Nation, tradition, religion... Voilà ce que disaient déjà les images qui nous venaient d’Egypte, de Tunisie, du Yémen ou de Syrie et que nous avions alors du mal à décrypter. On y voyait aussi des places couvertes de drapeaux, secouées par des slogans religieux ou nationalistes, des foules pleines de ressentiment à l’égard de régimes corrompus, sans honneur, entièrement vendus à l’Occident et à sa pseudo modernité. Voilà ce que la révolution libyenne met aujourd’hui en pleine lumière et qui suscite réserves et suspicions au sein de l’intelligentsia française. Il suffit que le nouveau pouvoir libyen annonce que la future législation respectera les principes de l’islam pour qu’on soupçonne le CNT d’être noyauté par Al-Qaïda ! Il suffit que le gouverneur de Tripoli affirme ses convictions religieuses pour qu’on soupçonne les islamistes de préparer un coup d’Etat ! Il faudra pourtant bien s’y faire : les combattants du printemps arabe, ceux de la révolution libyenne, n’ont rien de sans-culottes laïques. Ils veulent être maîtres chez eux, comme leurs pères, dans le pays qui est le leur, dans le respect de la religion et des coutumes qui sont les leurs. L’avenir qu’ils imaginent est différent du nôtre. Ils ne veulent plus qu’on leur impose le nôtre. Ont-ils réellement tort ?

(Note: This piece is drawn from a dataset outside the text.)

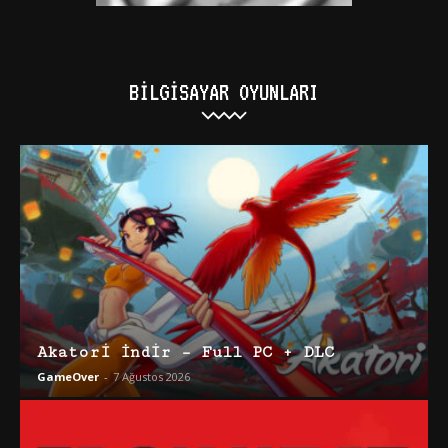
BILGISAYAR OYUNLARI
Akatori İndir – Full PC + DLC
GameOver
-
7 Ağustos 2026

Les retombées internationales du printemps libyen troublent également les certitudes de nos éditorialistes. Car ce qui vient de se passer à Tripoli, ce n’est pas seulement la chute d’une dictature corrompue et sanguinaire. C’est aussi le retour sur la scène mondiale d’une Europe dégagée de la tutelle des Etats Unis. La France et la Grande Bretagne ont très vite pris conscience de leurs responsabilités dans l’affaire libyenne. C’est pourquoi elles ont réussi à imposer, malgré les réserves américaines, le vote d’une résolution au conseil de sécurité des Nations Unies, obtenant au passage – ce qui est loin d’être négligeable – la neutralité bienveillante des Russes et des Chinois. C’est aussi pour ces raisons que les deux puissances européennes se sont donnés les moyens d’agir par elles-mêmes, vite et fort, afin d’éliminer le risque d’une guerre longue, sanglante et inextricable.

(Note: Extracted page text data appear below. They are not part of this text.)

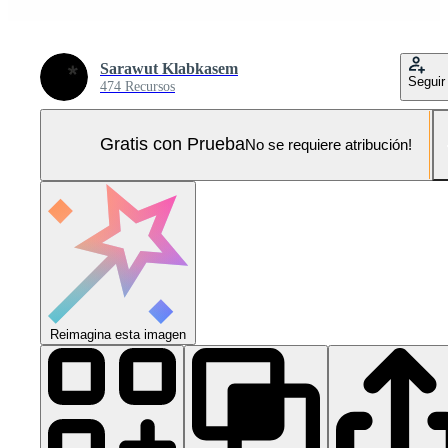
Sarawut Klabkasem
Seguir
474 Recursos
Gratis con Prueba
No se requiere atribución!
Reimagina esta imagen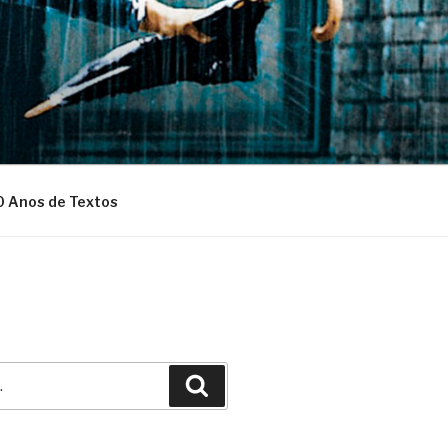
0 Anos de Textos
Pesquisar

On ne sait pas – et on ne saura peut être jamais – comment l’opération libyenne devait théoriquement se dérouler et la place que devaient y prendre les uns et les autres. Il reste que l’administration Obama a du se résoudre à jouer le rôle qu’elle réservait jusqu’à présent à ses alliés, celui de supplétif. On se souvient que la dernière intervention militaire franco-britannique, celle de Suez en 1956, s’était achevée sur une véritable humiliation des deux puissances européennes, rabaissées au rôle de figurants. C’est l’inverse qui vient de se produire. L’affaire libyenne ferme un chapitre de l’histoire du monde. Elle ouvre à l’Europe des perspectives nouvelles pour peu que celle-ci sache s’en saisir.

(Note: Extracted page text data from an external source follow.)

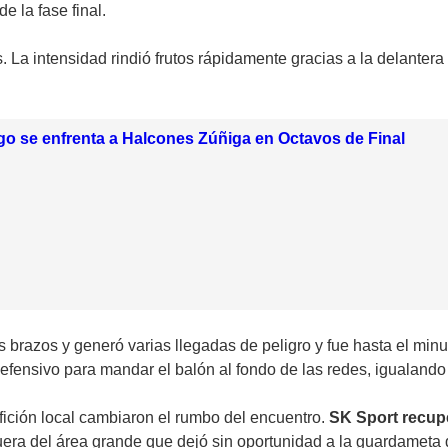
e la fase final.
s. La intensidad rindió frutos rápidamente gracias a la delantera
o se enfrenta a Halcones Zúñiga en Octavos de Final
s brazos y generó varias llegadas de peligro y fue hasta el minut
defensivo para mandar el balón al fondo de las redes, igualand
afición local cambiaron el rumbo del encuentro.
SK Sport recupe
ra del área grande que dejó sin oportunidad a la guardameta de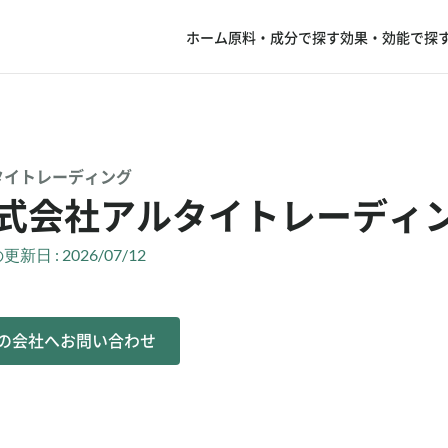
ホーム
原料・成分で探す
効果・効能で探
タイトレーディング
式会社アルタイトレーディ
新日 : 2026/07/12
の会社へお問い合わせ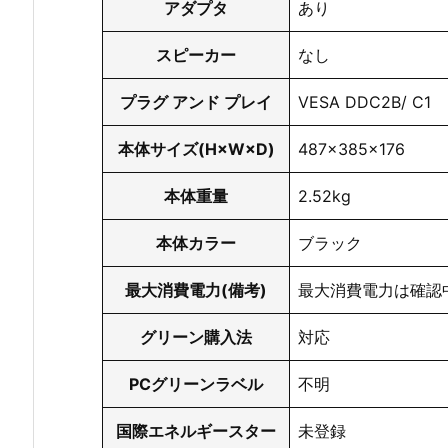
アダプタ
あり
スピーカー
なし
プラグ アンド プレイ
VESA DDC2B/ C1
本体サイズ(H×W×D)
487x385x176
本体重量
2.52kg
本体カラー
ブラック
最大消費電力(備考)
最大消費電力は確認
グリーン購入法
対応
PCグリーンラベル
不明
国際エネルギースター
未登録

Mais de quelle Europe s’agit-il ? A l’évidence pas de celle de M. Barroso, de M. Van Rompuy et de Mme Ashton. Leur « Europe diplomatique », rongée par ses dissensions et ses contradictions internes, a raté, une fois de plus, son rendez vous avec l’histoire. Absente des discussions aux Nations Unies au printemps dernier, incapable de dégager un minimum de consensus entre Etats-membres, elle s’est surtout signalée par son ressentiment et ses grincements de dent à l’égard de la France et de la Grande Bretagne. Elle fait désormais partie, comme l’Europe de la défense, de ces objets inutiles et d’un autre âge qu’il faut ranger au magasin des accessoires.
Quant à nos alliés, à nos chers voisins européens, où étaient-ils lorsque nos avions défendaient Benghazi et Misurata ? A peu près nulle part. C’est au Qatar, en Jordanie que Londres et Paris ont trouvé leurs soutiens les plus sûrs. L’attitude de l’Allemagne donne tout particulièrement à réfléchir. Elle montre les limites et les contradictions de la puissance allemande. Elle devrait logiquement marquer un coup d’arrêt à ses prétentions hégémoniques en Europe. Autant d’éléments nouveaux, de faits puissants qui devraient nous inciter à tourner au plus vite la page de l’Europe de Lisbonne et à avancer résolument vers une nouvelle alliance des nations européennes, autour de l’axe franco-anglais.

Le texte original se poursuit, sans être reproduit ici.